Required action: In the records below, rewrite the lines from the one containing "The fighting game franchise that" through the one containing "put together our list?", inclusive, with "dozens" changed to "scores" and everything else kept as is.

Entries supplied: Begin

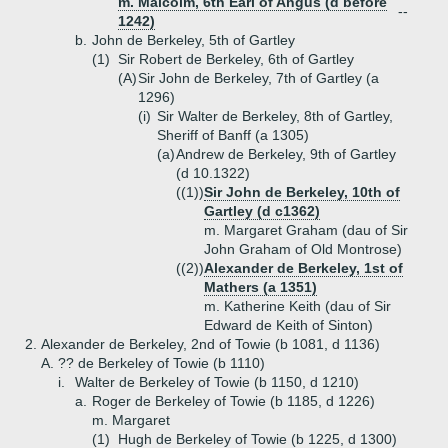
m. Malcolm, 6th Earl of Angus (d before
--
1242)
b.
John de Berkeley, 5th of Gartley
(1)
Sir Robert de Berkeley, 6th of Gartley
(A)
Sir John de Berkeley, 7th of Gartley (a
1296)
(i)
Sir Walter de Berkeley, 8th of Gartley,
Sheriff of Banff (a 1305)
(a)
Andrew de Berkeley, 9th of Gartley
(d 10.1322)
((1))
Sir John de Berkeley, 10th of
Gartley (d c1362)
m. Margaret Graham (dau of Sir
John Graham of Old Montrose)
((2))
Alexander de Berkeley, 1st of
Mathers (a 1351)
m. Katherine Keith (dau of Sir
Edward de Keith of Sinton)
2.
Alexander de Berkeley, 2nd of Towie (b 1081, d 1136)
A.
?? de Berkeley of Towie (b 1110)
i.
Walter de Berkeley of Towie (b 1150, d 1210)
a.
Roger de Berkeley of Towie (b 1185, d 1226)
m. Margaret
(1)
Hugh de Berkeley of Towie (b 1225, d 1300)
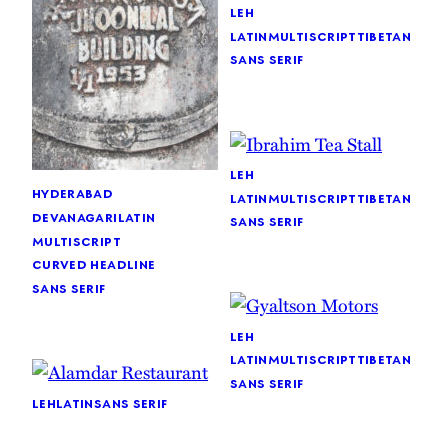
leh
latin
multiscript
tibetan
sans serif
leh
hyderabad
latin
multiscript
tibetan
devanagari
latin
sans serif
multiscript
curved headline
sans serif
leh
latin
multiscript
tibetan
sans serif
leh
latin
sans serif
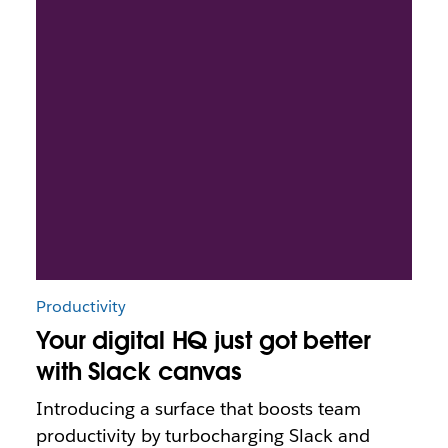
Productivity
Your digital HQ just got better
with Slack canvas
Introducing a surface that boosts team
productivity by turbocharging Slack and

Entries supplied: End
Entries supplied: Begin

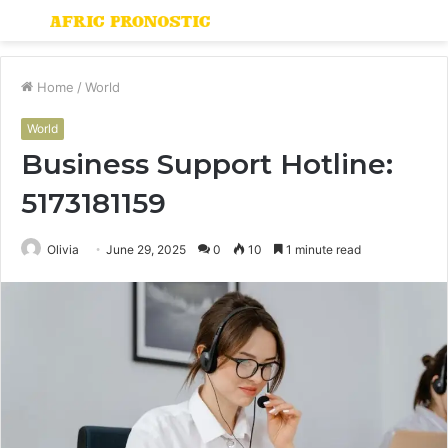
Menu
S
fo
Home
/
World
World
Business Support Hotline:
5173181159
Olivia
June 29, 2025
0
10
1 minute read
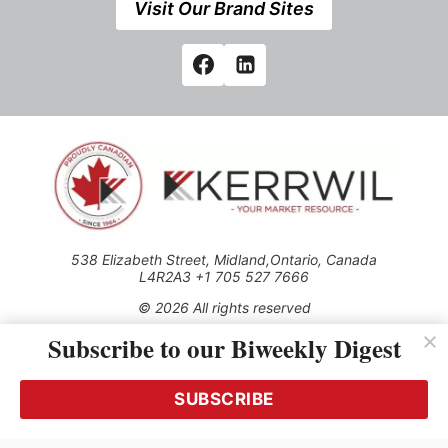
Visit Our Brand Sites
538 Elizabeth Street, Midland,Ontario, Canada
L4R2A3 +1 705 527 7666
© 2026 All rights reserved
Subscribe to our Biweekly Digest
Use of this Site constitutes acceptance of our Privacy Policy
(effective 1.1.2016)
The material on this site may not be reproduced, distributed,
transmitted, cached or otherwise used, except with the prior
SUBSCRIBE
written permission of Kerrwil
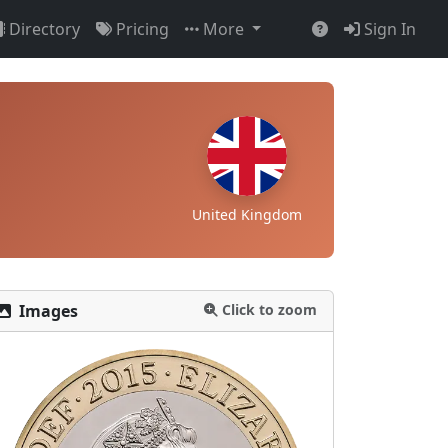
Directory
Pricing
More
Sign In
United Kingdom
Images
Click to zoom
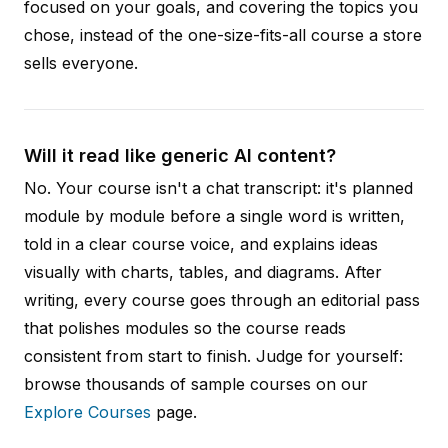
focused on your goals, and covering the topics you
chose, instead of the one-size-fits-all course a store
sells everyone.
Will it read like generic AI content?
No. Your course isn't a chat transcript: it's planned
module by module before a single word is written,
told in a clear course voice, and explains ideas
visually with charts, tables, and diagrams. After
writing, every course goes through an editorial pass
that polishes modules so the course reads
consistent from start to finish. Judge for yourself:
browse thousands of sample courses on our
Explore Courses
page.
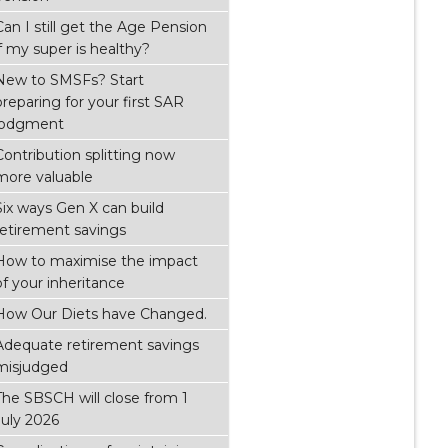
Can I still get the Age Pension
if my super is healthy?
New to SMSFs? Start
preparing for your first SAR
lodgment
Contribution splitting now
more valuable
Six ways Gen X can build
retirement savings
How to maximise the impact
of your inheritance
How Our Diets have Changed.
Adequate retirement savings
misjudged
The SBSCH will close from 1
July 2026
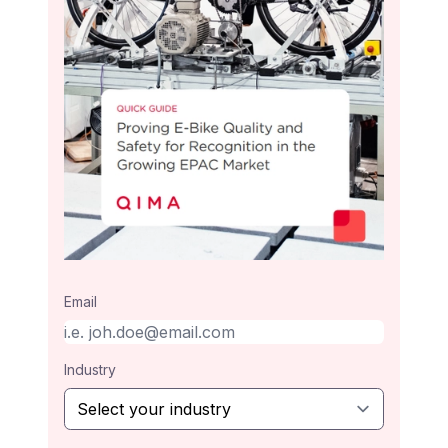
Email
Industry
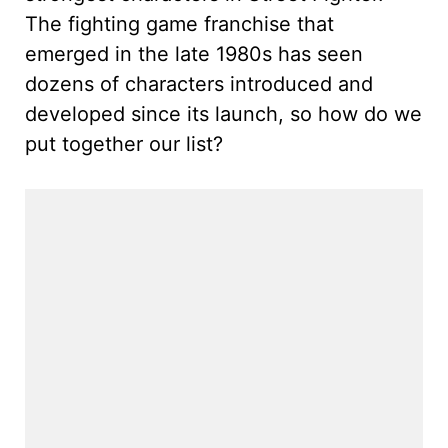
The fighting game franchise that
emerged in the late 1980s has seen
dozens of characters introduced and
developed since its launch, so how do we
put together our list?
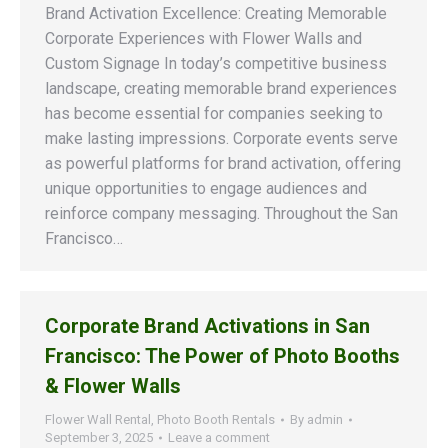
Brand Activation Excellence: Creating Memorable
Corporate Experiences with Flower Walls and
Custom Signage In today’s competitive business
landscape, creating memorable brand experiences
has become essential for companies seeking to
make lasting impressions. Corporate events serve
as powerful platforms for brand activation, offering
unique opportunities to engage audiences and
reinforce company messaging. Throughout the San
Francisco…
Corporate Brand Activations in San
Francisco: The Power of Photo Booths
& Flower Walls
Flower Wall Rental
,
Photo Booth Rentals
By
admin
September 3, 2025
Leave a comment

Entries supplied: End

Response area:
The fighting game franchise that
emerged in the late 1980s has seen
scores of characters introduced and
developed since its launch, so how do we
put together our list?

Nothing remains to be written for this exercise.